Waarom hebben we jaarklassen, een centraal eindexamen en lange zomervakanties? Waarom gebruiken we standaard lesmethodes en gaan we uit van gemiddelden? Waarom geven we huiswerk? Waarom cijfers? En waarom ligt de focus op cognitieve ontwikkeling?
We gaan ervan uit dat er goed is nagedacht over ons onderwijssysteem, over wat een ‘goed onderwijssysteem’ is en dat het gebaseerd is op wat ‘het juiste’ is voor de ontwikkeling van de mens. Maar is dat wel zo? Of laten we ons vooral leiden door patronen en gewoonten?
Het onderwijs is in beweging, gedreven door een sterke behoefte om dingen anders te doen, om beter aan te sluiten bij wat kinderen en jongeren nodig hebben, bij wat de samenleving nodig heeft, bij nieuwe inzichten uit de wetenschap en bij waarden die veranderen. Verspreid over heel het land ontstaan daarom nieuwe vormen van onderwijs op basis van uitgesproken visies, waarin onderwijs radicaal anders vorm krijgt.

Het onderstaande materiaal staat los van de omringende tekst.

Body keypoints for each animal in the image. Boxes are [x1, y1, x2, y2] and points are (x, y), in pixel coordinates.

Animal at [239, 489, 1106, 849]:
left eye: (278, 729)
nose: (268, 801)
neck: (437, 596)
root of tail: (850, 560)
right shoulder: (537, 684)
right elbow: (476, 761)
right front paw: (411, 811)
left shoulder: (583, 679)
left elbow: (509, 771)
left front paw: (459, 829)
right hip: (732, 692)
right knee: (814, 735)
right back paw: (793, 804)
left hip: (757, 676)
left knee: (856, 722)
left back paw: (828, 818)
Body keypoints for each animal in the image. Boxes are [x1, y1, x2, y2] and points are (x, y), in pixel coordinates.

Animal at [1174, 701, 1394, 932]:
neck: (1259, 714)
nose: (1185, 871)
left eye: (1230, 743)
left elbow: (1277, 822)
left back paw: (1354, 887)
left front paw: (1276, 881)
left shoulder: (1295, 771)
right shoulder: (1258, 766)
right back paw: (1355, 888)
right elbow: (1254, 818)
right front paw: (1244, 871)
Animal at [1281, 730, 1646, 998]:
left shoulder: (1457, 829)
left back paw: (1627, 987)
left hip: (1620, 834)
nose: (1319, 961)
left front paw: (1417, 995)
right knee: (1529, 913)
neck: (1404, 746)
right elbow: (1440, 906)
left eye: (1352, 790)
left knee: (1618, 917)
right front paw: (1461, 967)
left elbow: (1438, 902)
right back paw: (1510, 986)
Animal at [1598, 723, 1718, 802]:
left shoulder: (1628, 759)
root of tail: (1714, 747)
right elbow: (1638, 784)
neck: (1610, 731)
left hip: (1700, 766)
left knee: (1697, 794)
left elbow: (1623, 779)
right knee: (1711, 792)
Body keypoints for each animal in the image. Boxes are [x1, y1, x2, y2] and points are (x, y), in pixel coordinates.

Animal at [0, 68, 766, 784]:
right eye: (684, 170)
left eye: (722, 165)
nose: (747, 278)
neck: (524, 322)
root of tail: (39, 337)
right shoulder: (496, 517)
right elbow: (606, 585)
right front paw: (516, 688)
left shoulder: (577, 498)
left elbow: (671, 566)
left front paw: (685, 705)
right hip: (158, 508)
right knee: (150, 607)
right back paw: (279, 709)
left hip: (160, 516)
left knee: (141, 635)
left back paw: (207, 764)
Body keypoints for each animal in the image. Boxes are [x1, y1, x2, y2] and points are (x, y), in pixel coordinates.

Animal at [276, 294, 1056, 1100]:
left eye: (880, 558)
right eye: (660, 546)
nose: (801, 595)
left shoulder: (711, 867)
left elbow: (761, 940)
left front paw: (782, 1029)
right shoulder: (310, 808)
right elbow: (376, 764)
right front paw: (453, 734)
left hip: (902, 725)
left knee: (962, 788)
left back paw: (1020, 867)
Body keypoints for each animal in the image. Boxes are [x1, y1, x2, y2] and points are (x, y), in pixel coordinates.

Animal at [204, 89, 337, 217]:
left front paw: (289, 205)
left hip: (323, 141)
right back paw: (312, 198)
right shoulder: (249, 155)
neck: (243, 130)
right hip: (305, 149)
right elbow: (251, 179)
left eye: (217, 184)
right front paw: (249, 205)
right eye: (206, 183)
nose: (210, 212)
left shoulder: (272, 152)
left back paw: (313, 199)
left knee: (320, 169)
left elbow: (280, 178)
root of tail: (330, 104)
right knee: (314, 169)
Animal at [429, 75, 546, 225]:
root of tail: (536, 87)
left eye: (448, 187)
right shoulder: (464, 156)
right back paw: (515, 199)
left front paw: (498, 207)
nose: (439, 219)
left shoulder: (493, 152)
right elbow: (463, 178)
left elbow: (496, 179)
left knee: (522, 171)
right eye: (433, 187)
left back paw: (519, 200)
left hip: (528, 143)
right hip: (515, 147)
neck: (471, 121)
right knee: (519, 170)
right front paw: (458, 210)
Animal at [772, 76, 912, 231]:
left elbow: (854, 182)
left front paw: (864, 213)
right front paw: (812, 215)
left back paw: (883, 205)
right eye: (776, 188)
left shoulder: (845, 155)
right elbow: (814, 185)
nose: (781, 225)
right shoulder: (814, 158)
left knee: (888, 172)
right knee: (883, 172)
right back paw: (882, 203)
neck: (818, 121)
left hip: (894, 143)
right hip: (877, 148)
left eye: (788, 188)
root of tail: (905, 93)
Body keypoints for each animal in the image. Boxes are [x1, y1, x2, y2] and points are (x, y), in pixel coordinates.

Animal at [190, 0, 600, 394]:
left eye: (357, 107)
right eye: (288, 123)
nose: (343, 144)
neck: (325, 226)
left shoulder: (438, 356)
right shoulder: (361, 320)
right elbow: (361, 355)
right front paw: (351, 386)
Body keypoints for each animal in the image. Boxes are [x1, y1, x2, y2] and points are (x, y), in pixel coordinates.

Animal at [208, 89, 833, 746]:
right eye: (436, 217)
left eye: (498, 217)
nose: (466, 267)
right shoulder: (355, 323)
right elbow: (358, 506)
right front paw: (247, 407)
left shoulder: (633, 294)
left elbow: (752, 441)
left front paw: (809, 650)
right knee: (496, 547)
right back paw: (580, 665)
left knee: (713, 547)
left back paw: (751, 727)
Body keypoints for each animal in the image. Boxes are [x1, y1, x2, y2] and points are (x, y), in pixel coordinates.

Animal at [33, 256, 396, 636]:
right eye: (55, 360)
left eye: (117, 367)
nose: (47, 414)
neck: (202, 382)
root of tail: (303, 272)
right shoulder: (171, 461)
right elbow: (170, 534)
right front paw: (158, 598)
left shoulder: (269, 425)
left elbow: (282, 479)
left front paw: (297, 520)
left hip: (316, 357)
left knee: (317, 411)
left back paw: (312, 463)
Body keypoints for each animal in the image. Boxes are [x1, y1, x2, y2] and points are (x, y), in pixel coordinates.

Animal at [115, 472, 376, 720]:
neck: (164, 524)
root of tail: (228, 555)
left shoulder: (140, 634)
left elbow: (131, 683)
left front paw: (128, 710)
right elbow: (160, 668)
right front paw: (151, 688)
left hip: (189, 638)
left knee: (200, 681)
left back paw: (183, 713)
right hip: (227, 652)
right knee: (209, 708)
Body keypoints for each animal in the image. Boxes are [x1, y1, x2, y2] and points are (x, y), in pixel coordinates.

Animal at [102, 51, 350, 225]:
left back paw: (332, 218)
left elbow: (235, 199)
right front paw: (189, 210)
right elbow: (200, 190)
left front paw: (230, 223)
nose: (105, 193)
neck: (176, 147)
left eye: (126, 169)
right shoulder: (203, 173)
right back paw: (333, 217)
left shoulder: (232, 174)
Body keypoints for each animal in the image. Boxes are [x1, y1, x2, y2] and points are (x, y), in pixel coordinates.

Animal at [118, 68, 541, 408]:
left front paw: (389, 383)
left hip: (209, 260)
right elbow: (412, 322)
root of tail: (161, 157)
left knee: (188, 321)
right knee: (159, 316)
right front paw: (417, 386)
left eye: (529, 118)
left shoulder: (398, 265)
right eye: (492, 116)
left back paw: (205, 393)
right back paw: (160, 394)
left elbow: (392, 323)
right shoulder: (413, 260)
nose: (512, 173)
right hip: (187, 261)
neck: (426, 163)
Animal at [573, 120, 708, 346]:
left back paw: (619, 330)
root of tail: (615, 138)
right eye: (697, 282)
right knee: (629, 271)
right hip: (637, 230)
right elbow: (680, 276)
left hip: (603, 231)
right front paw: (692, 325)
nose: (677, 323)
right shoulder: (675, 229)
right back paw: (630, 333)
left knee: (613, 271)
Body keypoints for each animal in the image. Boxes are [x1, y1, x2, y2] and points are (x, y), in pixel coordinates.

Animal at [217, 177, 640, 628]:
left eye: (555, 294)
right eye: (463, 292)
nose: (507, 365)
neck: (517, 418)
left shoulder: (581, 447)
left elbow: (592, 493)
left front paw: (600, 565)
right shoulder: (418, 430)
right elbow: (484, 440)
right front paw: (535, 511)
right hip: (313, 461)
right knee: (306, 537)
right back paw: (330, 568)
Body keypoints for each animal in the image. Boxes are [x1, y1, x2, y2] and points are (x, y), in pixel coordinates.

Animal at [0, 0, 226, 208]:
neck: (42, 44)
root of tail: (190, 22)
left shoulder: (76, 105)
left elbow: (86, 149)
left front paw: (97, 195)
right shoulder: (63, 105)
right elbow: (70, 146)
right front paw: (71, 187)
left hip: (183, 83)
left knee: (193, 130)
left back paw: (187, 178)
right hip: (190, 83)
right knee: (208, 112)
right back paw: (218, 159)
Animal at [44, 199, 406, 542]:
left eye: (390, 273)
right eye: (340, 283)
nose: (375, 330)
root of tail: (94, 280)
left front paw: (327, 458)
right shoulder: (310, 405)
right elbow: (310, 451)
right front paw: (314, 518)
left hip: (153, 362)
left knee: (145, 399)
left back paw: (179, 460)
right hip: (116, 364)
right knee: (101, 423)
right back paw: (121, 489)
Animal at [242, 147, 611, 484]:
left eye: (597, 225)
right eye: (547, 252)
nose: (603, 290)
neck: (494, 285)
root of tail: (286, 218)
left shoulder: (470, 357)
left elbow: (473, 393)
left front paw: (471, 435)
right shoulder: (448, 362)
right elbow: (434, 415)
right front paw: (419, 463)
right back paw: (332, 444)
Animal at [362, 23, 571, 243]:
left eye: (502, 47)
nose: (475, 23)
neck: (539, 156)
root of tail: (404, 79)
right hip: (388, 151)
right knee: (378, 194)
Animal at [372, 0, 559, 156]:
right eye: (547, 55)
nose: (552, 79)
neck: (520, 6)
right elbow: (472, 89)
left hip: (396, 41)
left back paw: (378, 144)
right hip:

Tegelijkertijd zijn ook veel bestaande scholen hard op zoek naar creatieve oplossingen en manieren om binnen het huidige systeem hun onderwijs anders in te richten.
Vorm geven aan nieuw onderwijs vraagt om ruimte: ruimte om te onderzoeken, ruimte om te experimenteren en ruimte in ons denken. Die ruimte ontstaat zodra je met nieuwe ogen naar ons huidige onderwijssysteem kunt kijken. Weten we waarom we de dingen doen zoals we ze doen in het onderwijs?